The findings suggest that women’s wellness ventures are “routinely flagged, delayed, rejected or deplatformed”, outcomes that stem not from actual regulations but from financial and ecommerce systems that “default to caution” when dealing with women’s health topics that remain poorly understood or culturally sensitive.

CensHERship co founder Anna O’Sullivan said these results usually arise from unfamiliarity rather than deliberate discrimination.

“In most cases, this isn’t malicious or intentional — it’s what happens when people and systems meet something unfamiliar,” O’Sullivan said in a statement. 

“But this unconscious bias can materially affect a founder’s ability to start, grow and scale a business.”

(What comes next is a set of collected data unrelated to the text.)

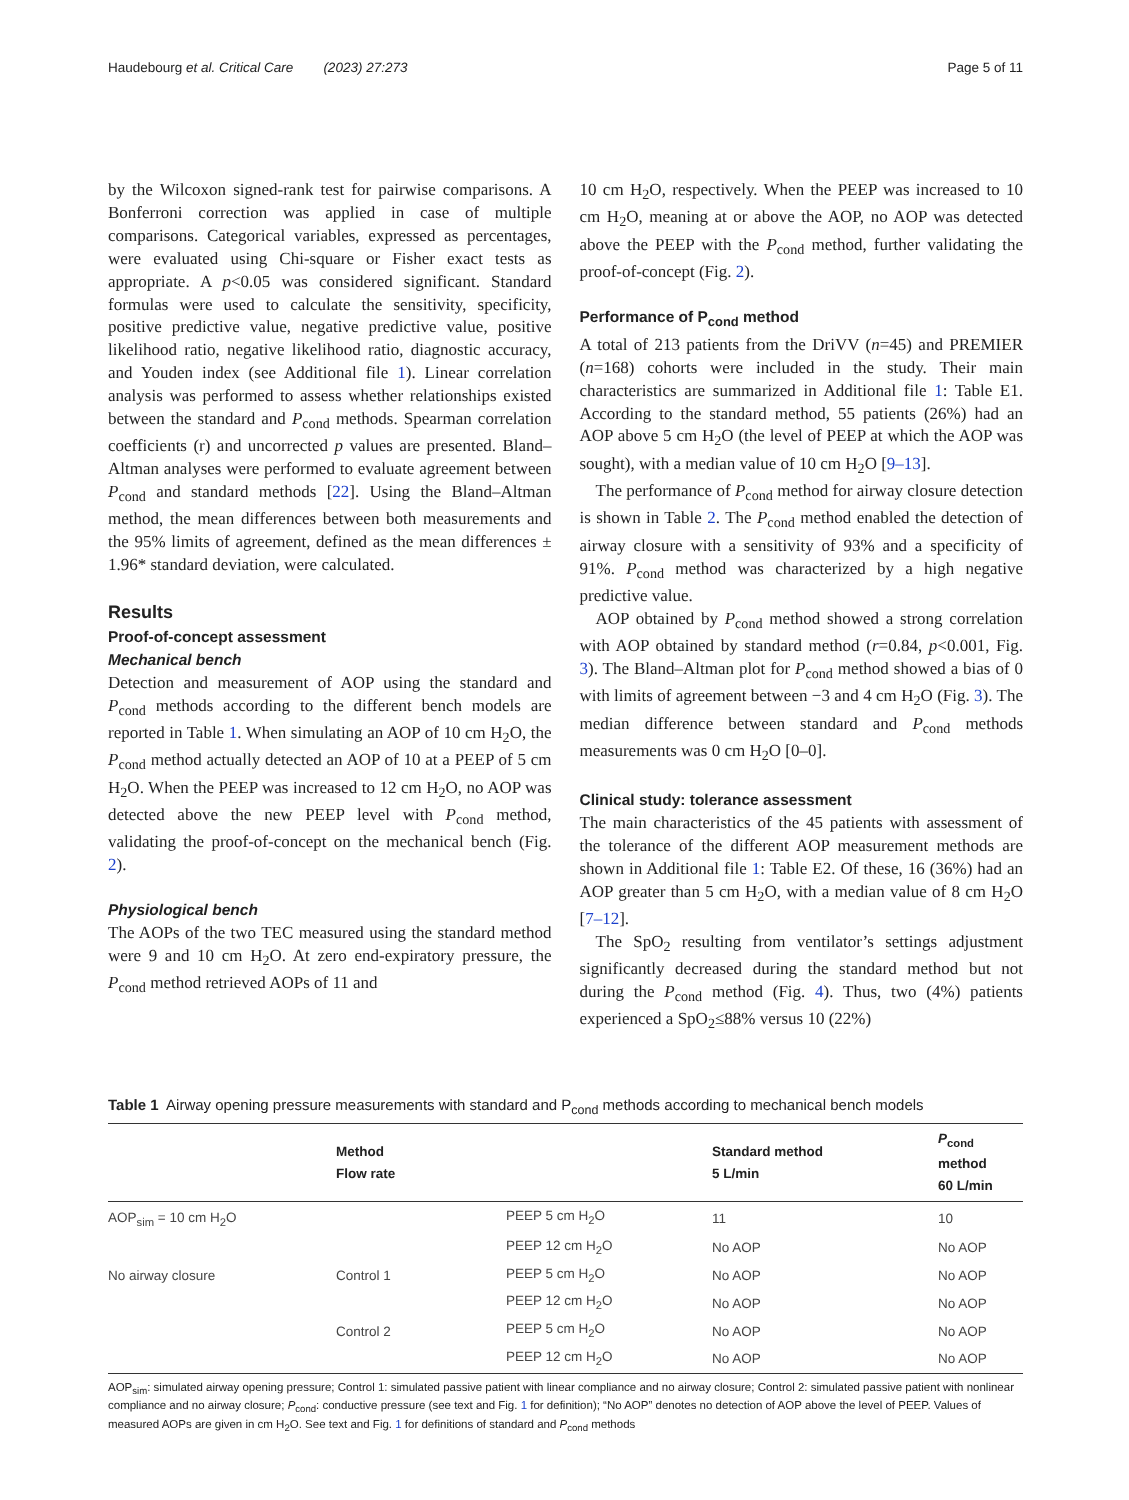Haudebourg et al. Critical Care (2023) 27:273 Page 5 of 11
by the Wilcoxon signed-rank test for pairwise comparisons. A Bonferroni correction was applied in case of multiple comparisons. Categorical variables, expressed as percentages, were evaluated using Chi-square or Fisher exact tests as appropriate. A p<0.05 was considered significant. Standard formulas were used to calculate the sensitivity, specificity, positive predictive value, negative predictive value, positive likelihood ratio, negative likelihood ratio, diagnostic accuracy, and Youden index (see Additional file 1). Linear correlation analysis was performed to assess whether relationships existed between the standard and P<sub>cond</sub> methods. Spearman correlation coefficients (r) and uncorrected p values are presented. Bland–Altman analyses were performed to evaluate agreement between P<sub>cond</sub> and standard methods [22]. Using the Bland–Altman method, the mean differences between both measurements and the 95% limits of agreement, defined as the mean differences ± 1.96* standard deviation, were calculated.
Results
Proof-of-concept assessment
Mechanical bench
Detection and measurement of AOP using the standard and P<sub>cond</sub> methods according to the different bench models are reported in Table 1. When simulating an AOP of 10 cm H<sub>2</sub>O, the P<sub>cond</sub> method actually detected an AOP of 10 at a PEEP of 5 cm H<sub>2</sub>O. When the PEEP was increased to 12 cm H<sub>2</sub>O, no AOP was detected above the new PEEP level with P<sub>cond</sub> method, validating the proof-of-concept on the mechanical bench (Fig. 2).
Physiological bench
The AOPs of the two TEC measured using the standard method were 9 and 10 cm H<sub>2</sub>O. At zero end-expiratory pressure, the P<sub>cond</sub> method retrieved AOPs of 11 and
10 cm H<sub>2</sub>O, respectively. When the PEEP was increased to 10 cm H<sub>2</sub>O, meaning at or above the AOP, no AOP was detected above the PEEP with the P<sub>cond</sub> method, further validating the proof-of-concept (Fig. 2).
Performance of P<sub>cond</sub> method
A total of 213 patients from the DriVV (n=45) and PREMIER (n=168) cohorts were included in the study. Their main characteristics are summarized in Additional file 1: Table E1. According to the standard method, 55 patients (26%) had an AOP above 5 cm H<sub>2</sub>O (the level of PEEP at which the AOP was sought), with a median value of 10 cm H<sub>2</sub>O [9–13].
The performance of P<sub>cond</sub> method for airway closure detection is shown in Table 2. The P<sub>cond</sub> method enabled the detection of airway closure with a sensitivity of 93% and a specificity of 91%. P<sub>cond</sub> method was characterized by a high negative predictive value.
AOP obtained by P<sub>cond</sub> method showed a strong correlation with AOP obtained by standard method (r=0.84, p<0.001, Fig. 3). The Bland–Altman plot for P<sub>cond</sub> method showed a bias of 0 with limits of agreement between −3 and 4 cm H<sub>2</sub>O (Fig. 3). The median difference between standard and P<sub>cond</sub> methods measurements was 0 cm H<sub>2</sub>O [0–0].
Clinical study: tolerance assessment
The main characteristics of the 45 patients with assessment of the tolerance of the different AOP measurement methods are shown in Additional file 1: Table E2. Of these, 16 (36%) had an AOP greater than 5 cm H<sub>2</sub>O, with a median value of 8 cm H<sub>2</sub>O [7–12].
The SpO<sub>2</sub> resulting from ventilator’s settings adjustment significantly decreased during the standard method but not during the P<sub>cond</sub> method (Fig. 4). Thus, two (4%) patients experienced a SpO<sub>2</sub>≤88% versus 10 (22%)
Table 1 Airway opening pressure measurements with standard and P<sub>cond</sub> methods according to mechanical bench models
| | Method Flow rate | | Standard method 5 L/min | P<sub>cond</sub> method 60 L/min |
| --- | --- | --- | --- | --- |
| AOP<sub>sim</sub> = 10 cm H<sub>2</sub>O | | PEEP 5 cm H<sub>2</sub>O | 11 | 10 |
| | | PEEP 12 cm H<sub>2</sub>O | No AOP | No AOP |
| No airway closure | Control 1 | PEEP 5 cm H<sub>2</sub>O | No AOP | No AOP |
| | | PEEP 12 cm H<sub>2</sub>O | No AOP | No AOP |
| | Control 2 | PEEP 5 cm H<sub>2</sub>O | No AOP | No AOP |
| | | PEEP 12 cm H<sub>2</sub>O | No AOP | No AOP |
AOP<sub>sim</sub>: simulated airway opening pressure; Control 1: simulated passive patient with linear compliance and no airway closure; Control 2: simulated passive patient with nonlinear compliance and no airway closure; P<sub>cond</sub>: conductive pressure (see text and Fig. 1 for definition); “No AOP” denotes no detection of AOP above the level of PEEP. Values of measured AOPs are given in cm H<sub>2</sub>O. See text and Fig. 1 for definitions of standard and P<sub>cond</sub> methods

Investment platform The Case for Her, which partnered with CensHERship on the report, described the issue through co founders Wendy Anderson and Cristina Ljungberg as a clear “market failure” when founders cannot secure basic banking relationships.

“Fixing this issue is essential if we want to unlock one of the most promising growth markets in global health,” they said.

Risk consultant Aoife Mansfield, managing director at Athrú Group and a contributor to the report, said that terms such as “vagina” or “menstrual” trigger automated alerts within financial systems because they appear on the same watchlists as adult entertainment or pornography, raising a “red flag” in the systems used by banks and payment service providers.

O’Sullivan urged financial service providers to update their internal procedures, review their risk tolerance settings and explicitly include women’s healthcare within their approved client categories.

“They could remove this friction almost overnight,” she said.

The CensHERship analysis includes findings from across the UK and Europe, based on survey responses from more than 30 women’s health enterprises and interviews with founders, insurance underwriters, and compliance and risk professionals.